* EXTRACT TO READ
::::::::

I want to get all objects which age is less than 18. How can easily do that?
Should I had to pass all objects to get_nonage to get it?
class People:
def __init__(self, uid, age):
self.uid = uid
self.age = age
def get_nonage(self):
# print nonage here which age<18
# expected output: {1: 11, 3: 15}
pass
p1 = People(1, 11)
p2 = People(2, 20)
p3 = People(3, 15)
...
People.get_nonage()
Your design seems flawed here. Firstly, People is really Person. This is an important distinction, because the class name should match the data and functions it's built from. In your case, groups of people don't have a single age and id but a person does. Once you create a person, you'll put them into a list called people. Then, reduction/filtration/mapping operations such as the one you request are simple.
class Person:
def __init__(self, uid, age):
self.uid = uid
self.age = age
def __repr__(self):
return f"Person (id: {self.uid}, age: {self.age})"
if __name__ == "__main__":
people = [
Person(1, 11),
Person(2, 20),
Person(3, 15)
]
underage_people = [p for p in people if p.age < 18]
print(underage_people)

::::::::

(Saved entries)

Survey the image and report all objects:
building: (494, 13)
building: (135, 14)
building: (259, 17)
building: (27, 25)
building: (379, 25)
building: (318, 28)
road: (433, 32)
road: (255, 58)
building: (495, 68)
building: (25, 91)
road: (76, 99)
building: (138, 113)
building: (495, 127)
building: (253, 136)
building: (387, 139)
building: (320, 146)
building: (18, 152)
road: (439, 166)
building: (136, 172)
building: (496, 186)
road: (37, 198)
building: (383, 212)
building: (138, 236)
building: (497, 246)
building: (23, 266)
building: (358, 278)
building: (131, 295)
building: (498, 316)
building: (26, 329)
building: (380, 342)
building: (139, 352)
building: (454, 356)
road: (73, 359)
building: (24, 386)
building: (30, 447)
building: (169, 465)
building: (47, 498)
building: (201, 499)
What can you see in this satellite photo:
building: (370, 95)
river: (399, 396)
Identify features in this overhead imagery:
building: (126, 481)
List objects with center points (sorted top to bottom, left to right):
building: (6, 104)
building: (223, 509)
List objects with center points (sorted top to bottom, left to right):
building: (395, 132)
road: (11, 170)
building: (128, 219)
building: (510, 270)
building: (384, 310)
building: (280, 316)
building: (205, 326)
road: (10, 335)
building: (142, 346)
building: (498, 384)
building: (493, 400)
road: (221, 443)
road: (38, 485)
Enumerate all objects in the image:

::::::::

* SHORT TASK 1
In the thread on filtering objects by age, rewrite the passage from "Your design seems" to "Person(3, 15)" with "flawed" changed to "questionable".
* SHORT TASK 2
In the thread on filtering objects by age, which kinds of operations does the reply say become simple once each person is put into a list?

* OUTPUT 1
Your design seems questionable here. Firstly, People is really Person. This is an important distinction, because the class name should match the data and functions it's built from. In your case, groups of people don't have a single age and id but a person does. Once you create a person, you'll put them into a list called people. Then, reduction/filtration/mapping operations such as the one you request are simple.
class Person:
def __init__(self, uid, age):
self.uid = uid
self.age = age
def __repr__(self):
return f"Person (id: {self.uid}, age: {self.age})"
if __name__ == "__main__":
people = [
Person(1, 11),
Person(2, 20),
Person(3, 15)

* OUTPUT 2
Reduction, filtration, and mapping.